### [INSTRUCTIONS TO FOLLOW]
Return the following from the records below: each line, word for word, starting with the line that contains "index mcp: (117, 115)" and going on through the line that contains "pinky dip: (178, 141)", with nothing outside that range.

Human keypoint data:
===

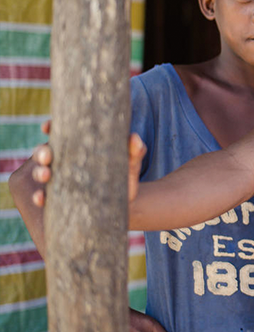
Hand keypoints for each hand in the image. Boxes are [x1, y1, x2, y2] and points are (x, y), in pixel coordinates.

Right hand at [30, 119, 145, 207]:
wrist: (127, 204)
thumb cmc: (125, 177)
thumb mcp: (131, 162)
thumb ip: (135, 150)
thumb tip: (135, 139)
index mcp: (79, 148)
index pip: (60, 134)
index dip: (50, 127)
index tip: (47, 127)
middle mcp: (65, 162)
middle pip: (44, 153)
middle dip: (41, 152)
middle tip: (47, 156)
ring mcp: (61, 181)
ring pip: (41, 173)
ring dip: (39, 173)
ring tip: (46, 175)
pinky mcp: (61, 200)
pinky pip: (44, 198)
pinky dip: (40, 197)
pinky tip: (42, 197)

===

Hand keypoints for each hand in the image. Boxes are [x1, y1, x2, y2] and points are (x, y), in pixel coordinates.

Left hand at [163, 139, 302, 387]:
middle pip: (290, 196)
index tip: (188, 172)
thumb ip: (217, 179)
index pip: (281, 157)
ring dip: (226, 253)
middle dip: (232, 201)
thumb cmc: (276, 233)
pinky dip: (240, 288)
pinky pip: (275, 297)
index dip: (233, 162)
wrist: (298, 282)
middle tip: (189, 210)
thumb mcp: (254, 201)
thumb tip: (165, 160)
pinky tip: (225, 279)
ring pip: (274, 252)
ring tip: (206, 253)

===

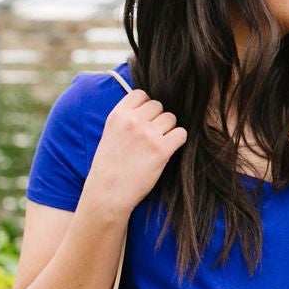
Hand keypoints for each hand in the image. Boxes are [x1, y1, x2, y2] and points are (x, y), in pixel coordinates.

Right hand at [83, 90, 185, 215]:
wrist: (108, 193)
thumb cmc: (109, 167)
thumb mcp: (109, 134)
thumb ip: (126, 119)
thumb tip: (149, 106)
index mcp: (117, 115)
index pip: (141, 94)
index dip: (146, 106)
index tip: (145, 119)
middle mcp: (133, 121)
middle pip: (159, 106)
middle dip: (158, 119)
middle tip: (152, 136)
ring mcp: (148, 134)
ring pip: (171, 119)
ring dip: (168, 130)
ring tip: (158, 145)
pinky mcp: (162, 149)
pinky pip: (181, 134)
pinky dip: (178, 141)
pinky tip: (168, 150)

===

### [WRITTEN REPLY]
index mcp: (117, 115)
index pip: (141, 94)
index dip: (146, 106)
index tip: (145, 119)
middle mcp: (133, 121)
middle pip: (159, 106)
middle dip: (158, 119)
middle tip: (152, 136)
ring mcp: (148, 134)
ring pip: (171, 119)
ring dip: (168, 130)
ring tip: (158, 145)
pinky mcp: (162, 149)
pinky pip: (181, 134)
pinky dip: (178, 141)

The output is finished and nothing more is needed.